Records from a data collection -
════════════════════

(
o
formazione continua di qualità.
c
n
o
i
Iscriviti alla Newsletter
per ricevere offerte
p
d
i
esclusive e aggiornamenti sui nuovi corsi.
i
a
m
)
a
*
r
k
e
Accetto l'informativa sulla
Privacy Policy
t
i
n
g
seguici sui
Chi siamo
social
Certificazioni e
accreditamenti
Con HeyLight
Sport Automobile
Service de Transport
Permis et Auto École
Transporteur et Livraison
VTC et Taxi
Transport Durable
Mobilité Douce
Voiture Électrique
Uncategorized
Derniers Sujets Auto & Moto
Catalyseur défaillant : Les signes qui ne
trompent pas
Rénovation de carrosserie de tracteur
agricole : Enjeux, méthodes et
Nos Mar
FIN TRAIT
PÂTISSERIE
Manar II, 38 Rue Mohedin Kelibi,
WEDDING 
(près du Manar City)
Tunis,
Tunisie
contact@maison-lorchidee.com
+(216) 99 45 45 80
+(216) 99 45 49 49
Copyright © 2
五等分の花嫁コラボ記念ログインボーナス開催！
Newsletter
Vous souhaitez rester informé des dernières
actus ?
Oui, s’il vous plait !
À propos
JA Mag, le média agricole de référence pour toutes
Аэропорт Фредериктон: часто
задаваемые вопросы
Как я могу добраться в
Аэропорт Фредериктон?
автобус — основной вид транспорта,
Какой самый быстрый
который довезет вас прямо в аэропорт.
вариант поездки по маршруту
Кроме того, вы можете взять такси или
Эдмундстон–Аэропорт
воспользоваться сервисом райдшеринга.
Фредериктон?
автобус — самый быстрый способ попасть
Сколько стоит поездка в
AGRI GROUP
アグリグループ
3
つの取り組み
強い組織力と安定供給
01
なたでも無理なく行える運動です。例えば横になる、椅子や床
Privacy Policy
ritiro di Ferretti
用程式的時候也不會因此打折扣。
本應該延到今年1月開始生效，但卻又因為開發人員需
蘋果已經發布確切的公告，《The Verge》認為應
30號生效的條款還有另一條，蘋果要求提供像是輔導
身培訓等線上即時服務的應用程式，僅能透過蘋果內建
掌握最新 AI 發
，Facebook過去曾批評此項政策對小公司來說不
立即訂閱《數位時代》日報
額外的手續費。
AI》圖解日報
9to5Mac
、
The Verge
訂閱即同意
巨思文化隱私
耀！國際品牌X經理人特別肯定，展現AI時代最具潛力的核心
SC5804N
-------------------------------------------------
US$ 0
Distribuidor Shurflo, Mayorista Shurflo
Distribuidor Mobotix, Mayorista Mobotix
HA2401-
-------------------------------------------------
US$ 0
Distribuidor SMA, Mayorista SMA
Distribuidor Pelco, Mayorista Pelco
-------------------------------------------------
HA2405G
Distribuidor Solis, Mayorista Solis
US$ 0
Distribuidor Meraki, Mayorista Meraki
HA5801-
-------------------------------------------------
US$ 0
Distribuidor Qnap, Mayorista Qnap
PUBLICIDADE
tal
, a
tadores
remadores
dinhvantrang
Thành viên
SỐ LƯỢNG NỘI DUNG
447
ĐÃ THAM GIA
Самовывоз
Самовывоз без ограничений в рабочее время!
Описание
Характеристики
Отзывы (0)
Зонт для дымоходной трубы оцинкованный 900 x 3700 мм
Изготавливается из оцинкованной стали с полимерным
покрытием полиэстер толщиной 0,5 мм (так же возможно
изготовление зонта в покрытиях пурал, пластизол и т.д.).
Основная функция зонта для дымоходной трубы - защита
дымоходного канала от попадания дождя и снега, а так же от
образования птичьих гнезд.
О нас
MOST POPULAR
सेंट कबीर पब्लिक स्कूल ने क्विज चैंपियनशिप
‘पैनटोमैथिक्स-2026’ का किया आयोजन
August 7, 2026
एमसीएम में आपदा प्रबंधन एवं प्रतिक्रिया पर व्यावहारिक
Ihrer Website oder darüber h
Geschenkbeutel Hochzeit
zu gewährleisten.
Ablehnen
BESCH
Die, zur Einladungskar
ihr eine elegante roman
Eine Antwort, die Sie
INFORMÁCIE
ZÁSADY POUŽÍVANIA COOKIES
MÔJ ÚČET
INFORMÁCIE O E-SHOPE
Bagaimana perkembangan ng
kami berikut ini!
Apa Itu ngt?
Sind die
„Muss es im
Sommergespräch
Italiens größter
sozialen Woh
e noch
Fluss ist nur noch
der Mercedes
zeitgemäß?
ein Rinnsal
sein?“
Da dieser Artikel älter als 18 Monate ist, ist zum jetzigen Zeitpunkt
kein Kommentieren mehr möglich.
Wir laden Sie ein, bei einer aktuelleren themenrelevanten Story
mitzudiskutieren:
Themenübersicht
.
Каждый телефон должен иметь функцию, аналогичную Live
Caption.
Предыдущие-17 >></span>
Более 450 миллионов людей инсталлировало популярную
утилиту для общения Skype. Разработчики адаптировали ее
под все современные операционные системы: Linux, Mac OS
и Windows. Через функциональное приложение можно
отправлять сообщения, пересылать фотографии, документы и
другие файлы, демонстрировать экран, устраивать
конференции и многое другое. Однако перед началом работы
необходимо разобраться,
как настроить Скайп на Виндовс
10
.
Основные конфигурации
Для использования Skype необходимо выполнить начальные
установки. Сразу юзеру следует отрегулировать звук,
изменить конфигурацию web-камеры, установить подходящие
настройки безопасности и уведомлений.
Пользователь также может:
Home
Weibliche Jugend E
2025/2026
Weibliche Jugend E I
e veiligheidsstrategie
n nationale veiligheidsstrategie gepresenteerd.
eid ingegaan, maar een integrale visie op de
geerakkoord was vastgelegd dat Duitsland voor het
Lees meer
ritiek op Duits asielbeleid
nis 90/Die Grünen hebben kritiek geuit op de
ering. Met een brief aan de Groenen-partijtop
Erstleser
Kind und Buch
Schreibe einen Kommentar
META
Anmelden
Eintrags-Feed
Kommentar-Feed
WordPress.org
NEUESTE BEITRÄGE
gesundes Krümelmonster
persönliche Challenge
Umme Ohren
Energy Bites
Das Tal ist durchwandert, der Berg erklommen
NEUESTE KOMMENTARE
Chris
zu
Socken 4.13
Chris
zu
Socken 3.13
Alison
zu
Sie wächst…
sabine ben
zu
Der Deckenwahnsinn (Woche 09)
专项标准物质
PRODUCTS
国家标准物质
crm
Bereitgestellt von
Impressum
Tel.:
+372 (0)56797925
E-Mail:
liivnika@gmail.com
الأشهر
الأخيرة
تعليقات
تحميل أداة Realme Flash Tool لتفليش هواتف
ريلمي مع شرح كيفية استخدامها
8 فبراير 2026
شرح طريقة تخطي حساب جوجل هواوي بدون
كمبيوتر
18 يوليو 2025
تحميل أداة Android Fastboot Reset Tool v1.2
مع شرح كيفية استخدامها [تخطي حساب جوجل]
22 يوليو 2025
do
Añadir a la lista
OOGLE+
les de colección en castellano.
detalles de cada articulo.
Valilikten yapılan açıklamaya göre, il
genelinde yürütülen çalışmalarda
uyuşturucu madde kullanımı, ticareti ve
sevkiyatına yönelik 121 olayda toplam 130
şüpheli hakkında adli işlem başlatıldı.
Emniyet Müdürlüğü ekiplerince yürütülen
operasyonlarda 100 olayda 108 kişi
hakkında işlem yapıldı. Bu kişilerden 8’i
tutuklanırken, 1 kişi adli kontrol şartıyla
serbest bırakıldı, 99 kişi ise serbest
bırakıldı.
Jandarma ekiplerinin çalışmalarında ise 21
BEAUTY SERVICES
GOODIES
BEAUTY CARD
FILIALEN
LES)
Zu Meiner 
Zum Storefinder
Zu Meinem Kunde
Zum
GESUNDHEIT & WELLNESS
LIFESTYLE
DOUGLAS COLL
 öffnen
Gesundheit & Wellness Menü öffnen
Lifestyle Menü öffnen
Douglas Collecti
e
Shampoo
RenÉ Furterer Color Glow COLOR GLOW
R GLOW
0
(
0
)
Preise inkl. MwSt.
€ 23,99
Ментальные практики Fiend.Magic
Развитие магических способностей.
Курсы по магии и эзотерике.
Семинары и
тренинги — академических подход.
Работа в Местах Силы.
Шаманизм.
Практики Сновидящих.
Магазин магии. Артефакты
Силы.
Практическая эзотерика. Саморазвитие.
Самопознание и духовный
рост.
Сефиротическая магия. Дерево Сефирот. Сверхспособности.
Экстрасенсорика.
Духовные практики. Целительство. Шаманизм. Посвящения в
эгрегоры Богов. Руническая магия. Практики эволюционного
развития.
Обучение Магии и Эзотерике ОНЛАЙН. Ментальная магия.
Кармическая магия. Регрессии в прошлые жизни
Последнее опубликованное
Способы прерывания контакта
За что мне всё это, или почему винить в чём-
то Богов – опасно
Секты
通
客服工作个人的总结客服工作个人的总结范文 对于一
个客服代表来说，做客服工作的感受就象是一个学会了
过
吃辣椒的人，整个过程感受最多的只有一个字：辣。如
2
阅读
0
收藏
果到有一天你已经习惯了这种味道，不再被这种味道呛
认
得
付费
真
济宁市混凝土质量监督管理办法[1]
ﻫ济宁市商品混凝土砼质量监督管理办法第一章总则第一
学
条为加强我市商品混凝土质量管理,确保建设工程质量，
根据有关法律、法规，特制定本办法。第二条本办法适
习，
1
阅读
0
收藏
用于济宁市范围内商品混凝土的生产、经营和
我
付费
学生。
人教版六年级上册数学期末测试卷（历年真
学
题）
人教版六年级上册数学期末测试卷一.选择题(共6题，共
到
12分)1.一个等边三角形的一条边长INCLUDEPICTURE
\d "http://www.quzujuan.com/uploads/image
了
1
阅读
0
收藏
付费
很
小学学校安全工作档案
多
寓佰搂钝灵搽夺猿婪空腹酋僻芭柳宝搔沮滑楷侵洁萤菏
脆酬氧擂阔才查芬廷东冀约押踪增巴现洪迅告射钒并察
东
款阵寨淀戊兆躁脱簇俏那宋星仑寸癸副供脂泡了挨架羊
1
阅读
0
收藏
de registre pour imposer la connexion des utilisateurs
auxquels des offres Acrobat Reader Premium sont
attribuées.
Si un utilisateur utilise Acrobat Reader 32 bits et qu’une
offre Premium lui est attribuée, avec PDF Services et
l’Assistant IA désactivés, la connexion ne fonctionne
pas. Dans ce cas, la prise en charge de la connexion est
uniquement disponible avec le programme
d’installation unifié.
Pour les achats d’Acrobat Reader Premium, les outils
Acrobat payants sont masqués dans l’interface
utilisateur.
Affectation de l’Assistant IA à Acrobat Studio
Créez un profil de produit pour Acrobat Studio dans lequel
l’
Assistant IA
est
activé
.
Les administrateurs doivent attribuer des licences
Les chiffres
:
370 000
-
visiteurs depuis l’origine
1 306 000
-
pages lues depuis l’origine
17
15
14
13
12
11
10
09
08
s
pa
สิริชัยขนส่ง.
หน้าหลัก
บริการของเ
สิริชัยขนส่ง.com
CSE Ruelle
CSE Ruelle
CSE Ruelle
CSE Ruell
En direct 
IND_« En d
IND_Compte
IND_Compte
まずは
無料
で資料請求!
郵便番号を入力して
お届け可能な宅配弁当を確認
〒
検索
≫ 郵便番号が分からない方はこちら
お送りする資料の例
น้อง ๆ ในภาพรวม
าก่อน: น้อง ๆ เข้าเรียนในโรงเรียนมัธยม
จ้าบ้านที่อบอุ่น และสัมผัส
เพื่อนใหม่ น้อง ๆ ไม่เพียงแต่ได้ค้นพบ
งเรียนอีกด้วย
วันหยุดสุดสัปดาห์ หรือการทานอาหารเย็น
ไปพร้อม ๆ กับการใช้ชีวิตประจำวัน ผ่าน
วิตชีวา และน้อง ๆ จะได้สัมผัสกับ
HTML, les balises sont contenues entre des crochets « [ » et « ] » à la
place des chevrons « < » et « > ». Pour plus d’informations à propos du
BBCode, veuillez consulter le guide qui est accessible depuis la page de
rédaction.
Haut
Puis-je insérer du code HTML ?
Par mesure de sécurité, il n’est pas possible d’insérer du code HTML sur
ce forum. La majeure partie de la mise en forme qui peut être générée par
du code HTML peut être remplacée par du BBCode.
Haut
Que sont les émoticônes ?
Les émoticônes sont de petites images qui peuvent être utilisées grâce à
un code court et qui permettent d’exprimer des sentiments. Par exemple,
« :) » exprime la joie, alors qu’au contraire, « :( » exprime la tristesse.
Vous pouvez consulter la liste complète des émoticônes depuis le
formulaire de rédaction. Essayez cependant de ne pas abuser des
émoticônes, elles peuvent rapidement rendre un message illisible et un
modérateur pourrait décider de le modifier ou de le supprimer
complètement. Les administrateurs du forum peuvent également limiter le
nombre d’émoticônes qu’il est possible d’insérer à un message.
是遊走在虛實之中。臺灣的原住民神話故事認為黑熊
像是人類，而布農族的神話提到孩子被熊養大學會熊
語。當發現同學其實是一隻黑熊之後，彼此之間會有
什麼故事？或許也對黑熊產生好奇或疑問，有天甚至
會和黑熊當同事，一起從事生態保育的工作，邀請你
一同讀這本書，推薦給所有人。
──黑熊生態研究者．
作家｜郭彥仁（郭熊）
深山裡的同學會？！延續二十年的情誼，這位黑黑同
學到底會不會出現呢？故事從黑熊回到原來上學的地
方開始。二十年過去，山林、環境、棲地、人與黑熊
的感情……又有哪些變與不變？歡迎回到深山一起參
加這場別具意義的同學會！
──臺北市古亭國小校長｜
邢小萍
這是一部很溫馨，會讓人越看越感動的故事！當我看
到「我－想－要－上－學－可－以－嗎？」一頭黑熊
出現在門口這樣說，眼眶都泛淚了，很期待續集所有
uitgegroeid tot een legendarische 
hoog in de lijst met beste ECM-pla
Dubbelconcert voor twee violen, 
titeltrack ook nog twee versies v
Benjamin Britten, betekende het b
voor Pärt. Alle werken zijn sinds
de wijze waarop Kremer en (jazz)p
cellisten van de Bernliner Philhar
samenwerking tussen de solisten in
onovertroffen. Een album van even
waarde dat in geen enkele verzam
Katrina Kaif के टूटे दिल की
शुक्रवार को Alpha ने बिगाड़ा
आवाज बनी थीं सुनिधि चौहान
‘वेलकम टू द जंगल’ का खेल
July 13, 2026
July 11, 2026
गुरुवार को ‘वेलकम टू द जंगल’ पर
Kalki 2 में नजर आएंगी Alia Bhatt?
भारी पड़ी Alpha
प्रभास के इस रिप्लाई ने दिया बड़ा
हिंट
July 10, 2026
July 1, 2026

════════════════════

TRY IT -
Collect every row above that contains the string "Фредериктон", matching case exactly.

RESPONSE FOR THIS EXERCISE -
Аэропорт Фредериктон: часто
Аэропорт Фредериктон?
Фредериктон?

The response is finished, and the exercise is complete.